Investors: Contracts, Courts and Caution

Given the current political climate, cautious foreign investors may wonder what remedies are available in the event that their investments are restricted by official measures. Such remedies are a matter of Russian law, although contractual provisions also can be important.


Russian law generally guarantees foreign investors what is called national treatment. Their investments may not be treated any worse than the property of Russian companies or individuals in similar circumstances.


Nevertheless, the law permits exceptions to national treatment and, accordingly, foreign investors may not hold licenses for oil production, own land except possibly in connections with participation in privatization or invest in certain areas like defense production.


On the other hand, investors do enjoy the right to exchange ruble profits into foreign currency, while Russian investors may convert rubles only to import goods.


Russian law guarantees foreign investors the right to expatriate profits and interest earned from investments as well as the proceeds from liquidating investments, after payment of taxes and fees.

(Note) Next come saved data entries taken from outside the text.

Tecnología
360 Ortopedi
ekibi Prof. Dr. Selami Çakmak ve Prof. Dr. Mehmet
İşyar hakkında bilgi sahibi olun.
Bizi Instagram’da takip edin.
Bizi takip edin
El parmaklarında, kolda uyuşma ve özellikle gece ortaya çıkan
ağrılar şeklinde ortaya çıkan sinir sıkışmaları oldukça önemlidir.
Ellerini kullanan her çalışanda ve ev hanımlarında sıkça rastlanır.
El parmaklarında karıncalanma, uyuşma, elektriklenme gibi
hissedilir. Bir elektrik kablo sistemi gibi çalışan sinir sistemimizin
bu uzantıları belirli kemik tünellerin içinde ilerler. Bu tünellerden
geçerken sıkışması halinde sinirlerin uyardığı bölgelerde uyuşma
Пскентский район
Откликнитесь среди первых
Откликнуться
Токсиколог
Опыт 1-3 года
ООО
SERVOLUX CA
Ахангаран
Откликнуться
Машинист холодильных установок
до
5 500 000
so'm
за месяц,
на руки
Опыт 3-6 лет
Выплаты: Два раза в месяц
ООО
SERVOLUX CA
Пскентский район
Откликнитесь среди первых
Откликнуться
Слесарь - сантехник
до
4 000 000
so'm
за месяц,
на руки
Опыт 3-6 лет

The standard tax on dividends is 15 percent.


Russian law does not forbid nationalization or requisition of foreign investments; however, it does restrict these procedures and offers foreign investors compensation if they occur. The Law on Foreign Investments provides that only the Supreme Soviet may nationalize such investments and that requisition must occur according to lawful procedures. Compensation based on the actual value of the investments plus interest must be paid promptly in foreign currency and may be expatriated.


Russian courts are not the only recourse for slighted foreign investors. The Law on Foreign Investments permits foreign courts or arbitration to resolve disputes, as well as the Russian enterprises of which they own more than 30 percent, and Russian government agencies and companies.


However, such foreign dispute resolution must be based on an agreement between the foreign and Russian sides, lest Russian courts assert jurisdiction. Only courts in countries with appropriate treaties with the former Soviet Union or Russia may issue decisions that are enforceable in Russian courts. Russia also recognizes arbitration awards from countries that adhere to the New York Convention.


Cautious investments in Russia thus require starting with the right country to invest from, and preparing to finish with arbitration in the right country from which to obtain relief.


Alexander Papachristou of White & Case has practiced law in Moscow for more than four years.